Irish actor Liam Neeson attempted to set the record straight Tuesday about his recent revelation that he once took to the streets looking for a “Black bastard” to kill after learning his friend had been raped.
According to the Taken star, he spent about a week going to the “Black parts of town” hoping that someone would “set upon” him so that he could beat them to death with the weapon, a cosh, he carried.
Despite that candid admission, Neeson stopped by Good Morning America to assure fans that in spite of admitting to actively attempting to commit a hate crime four decades ago, he’s not racist.
“It was horrible, horrible when I think back, that I did that,” Neeson told Robin Roberts. “It’s awful, but I did learn a lesson from it, when I eventually thought, ‘What the f-ck are you doing?’”
Neeson further admitted that after stalking the streets to find a Black man to kill, he turned to his priest and power walking–yes power walking–to deal with his “primal urge” for revenge.
“It really shocked me: this primal urge that I had. It shocked me and hurt me,” he said, claiming he would have felt the same if his friend had been attacked by an Irish, Scottish, or Lithuanian man. “I was trying to stand up for my dear friend in this terrible medieval fashion.”
Here’s the problem with Neeson’s explanation: it’s racist AF.
But even more than that, it’s the type of sentiment that angry white men have deployed against marginalized communities for centuries.

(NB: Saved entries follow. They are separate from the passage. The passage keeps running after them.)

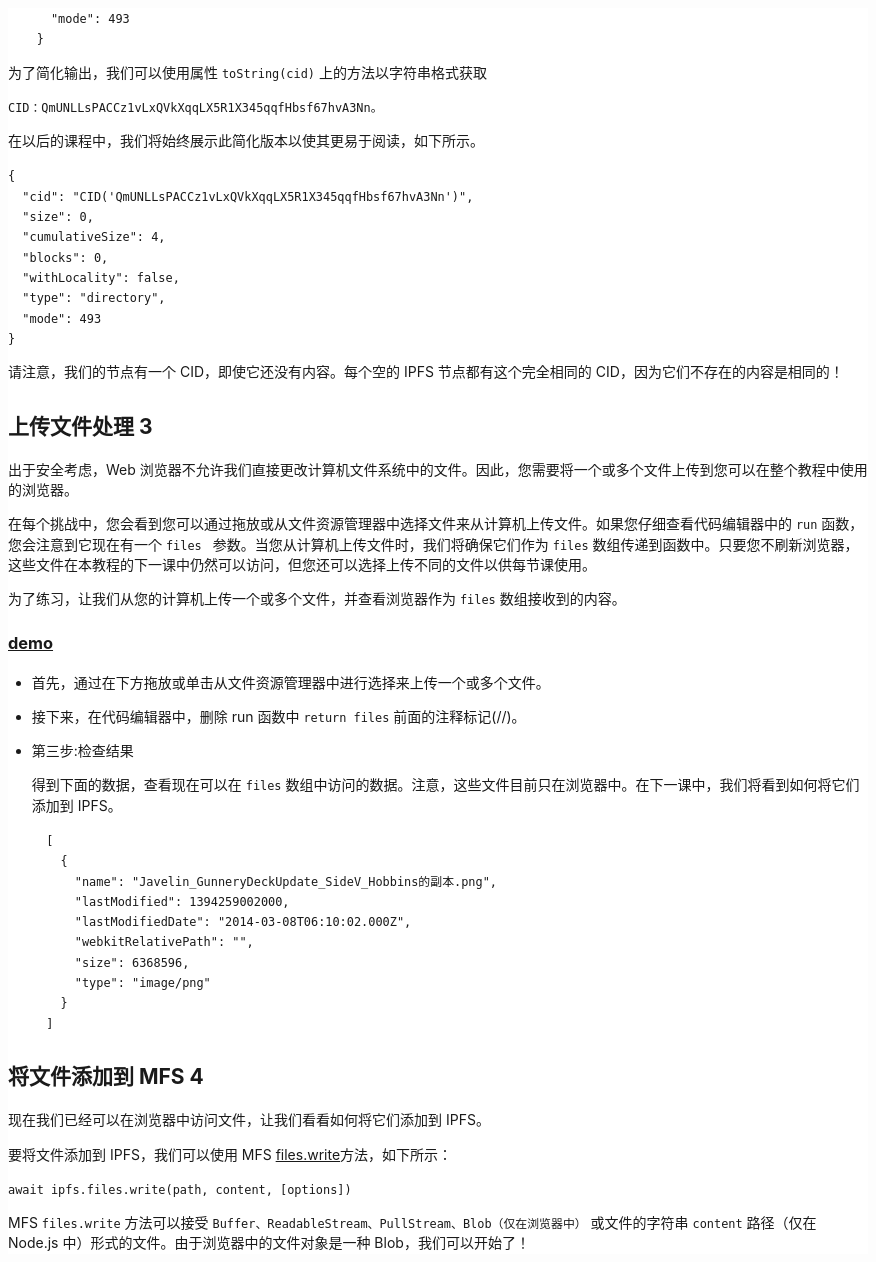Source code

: 		  "mode": 493
		}

为了简化输出，我们可以使用属性 `toString(cid)` 上的方法以字符串格式获取 

	CID：QmUNLLsPACCz1vLxQVkXqqLX5R1X345qqfHbsf67hvA3Nn。
在以后的课程中，我们将始终展示此简化版本以使其更易于阅读，如下所示。

	{
	  "cid": "CID('QmUNLLsPACCz1vLxQVkXqqLX5R1X345qqfHbsf67hvA3Nn')",
	  "size": 0,
	  "cumulativeSize": 4,
	  "blocks": 0,
	  "withLocality": false,
	  "type": "directory",
	  "mode": 493
	}
请注意，我们的节点有一个 CID，即使它还没有内容。每个空的 IPFS 节点都有这个完全相同的 CID，因为它们不存在的内容是相同的！

## 上传文件处理 3
出于安全考虑，Web 浏览器不允许我们直接更改计算机文件系统中的文件。因此，您需要将一个或多个文件上传到您可以在整个教程中使用的浏览器。

在每个挑战中，您会看到您可以通过拖放或从文件资源管理器中选择文件来从计算机上传文件。如果您仔细查看代码编辑器中的  `run`  函数，您会注意到它现在有一个 `files ` 参数。当您从计算机上传文件时，我们将确保它们作为 `files` 数组传递到函数中。只要您不刷新浏览器，这些文件在本教程的下一课中仍然可以访问，但您还可以选择上传不同的文件以供每节课使用。

为了练习，让我们从您的计算机上传一个或多个文件，并查看浏览器作为  `files` 数组接收到的内容。

### [demo](https://proto.school/mutable-file-system/03)
- 首先，通过在下方拖放或单击从文件资源管理器中进行选择来上传一个或多个文件。
- 接下来，在代码编辑器中，删除 run 函数中 `return files` 前面的注释标记(//)。
- 第三步:检查结果

	得到下面的数据，查看现在可以在 `files` 数组中访问的数据。注意，这些文件目前只在浏览器中。在下一课中，我们将看到如何将它们添加到 IPFS。
		
		[
		  {
		    "name": "Javelin_GunneryDeckUpdate_SideV_Hobbins的副本.png",
		    "lastModified": 1394259002000,
		    "lastModifiedDate": "2014-03-08T06:10:02.000Z",
		    "webkitRelativePath": "",
		    "size": 6368596,
		    "type": "image/png"
		  }
		]

## 将文件添加到 MFS 4
现在我们已经可以在浏览器中访问文件，让我们看看如何将它们添加到 IPFS。

要将文件添加到 IPFS，我们可以使用 MFS [files.write](https://github.com/ipfs/js-ipfs/blob/master/docs/core-api/FILES.md#ipfsfileswritepath-content-options)方法，如下所示：

	await ipfs.files.write(path, content, [options])
MFS `files.write` 方法可以接受 `Buffer、ReadableStream、PullStream、Blob（仅在浏览器中）` 或文件的字符串 `content` 路径（仅在 Node.js 中）形式的文件。由于浏览器中的文件对象是一种 Blob，我们可以开始了！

Here in America, we’re well-acquainted with white revenge. From angry white mobs storming courthouses, homes, and prosperous Black towns to seek retribution for any number of perceived “crimes” (See: the Tulsa race riots of 1921 and the 4,000 Black folks who were lynched between 1877 and 1950), to white politicians enacting laws that dehumanize, oppress, and disenfranchise Black communities (See: the three-fifths compromise, the Jim Crow laws, and modern voter suppression tactics), white folks have a history of taking out their frustrations and fear on unsuspecting Black people — just ask Dylan Roof, who walked into a church and killed nine Black parishioners during Bible study.

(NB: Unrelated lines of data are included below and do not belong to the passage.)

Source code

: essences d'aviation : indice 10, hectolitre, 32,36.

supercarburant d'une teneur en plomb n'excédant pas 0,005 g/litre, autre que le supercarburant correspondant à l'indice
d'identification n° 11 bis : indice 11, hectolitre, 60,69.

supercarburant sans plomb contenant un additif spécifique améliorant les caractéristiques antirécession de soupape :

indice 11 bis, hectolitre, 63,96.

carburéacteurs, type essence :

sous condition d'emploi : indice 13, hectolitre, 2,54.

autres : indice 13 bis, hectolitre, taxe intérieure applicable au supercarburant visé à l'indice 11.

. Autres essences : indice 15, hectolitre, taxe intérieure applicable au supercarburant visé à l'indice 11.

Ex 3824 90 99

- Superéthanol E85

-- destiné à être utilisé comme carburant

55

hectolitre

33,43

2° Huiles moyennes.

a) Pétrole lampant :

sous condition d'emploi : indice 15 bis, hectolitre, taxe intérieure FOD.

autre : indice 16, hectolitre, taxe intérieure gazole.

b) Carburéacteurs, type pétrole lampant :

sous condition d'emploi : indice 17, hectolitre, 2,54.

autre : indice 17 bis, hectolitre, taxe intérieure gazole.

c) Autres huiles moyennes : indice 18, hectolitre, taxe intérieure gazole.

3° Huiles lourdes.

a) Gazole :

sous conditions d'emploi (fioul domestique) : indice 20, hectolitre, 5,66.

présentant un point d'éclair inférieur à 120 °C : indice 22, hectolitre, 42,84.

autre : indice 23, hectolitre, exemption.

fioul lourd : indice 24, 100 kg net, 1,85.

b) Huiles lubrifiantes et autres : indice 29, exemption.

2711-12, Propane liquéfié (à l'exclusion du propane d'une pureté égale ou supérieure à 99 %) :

The reverse, however, is rarely the case.
Neeson — who, ironically, only seems to appear in angry white male revenge films like Taken, and his latest project Cold Pursuit — did not grapple with the blatant racism of his actions, instead, he defaulted to his original position that his urge to harm random Black men was “primal” and somehow understandable because his loved one had been harmed. But imagine if aggrieved Black families also took this stance.
If Black folks had practiced the same sort of revenge that Neeson sought, America would have likely been burnt to the ground long ago. And if a Black actor would have admitted to wanting to beat a white man, any white man, to death after his loved one was harmed, he would be called a thug, a brute, a typical, angry nigger.
But instead of taking out our pain, frustration, and anger on random white people for the very real racism, brutality, economic terror, and disenfranchisement we experience, Black Americans have mostly offered up grace, and sometimes forgiveness, while still demanding change.
In his GMA interview, Neeson denounced his previous actions and concluded “violence breeds violence.” Unfortunately, for Black folks who have been victims of racist attacks for centuries, sometimes the precipitating violent event is only in the other person’s head.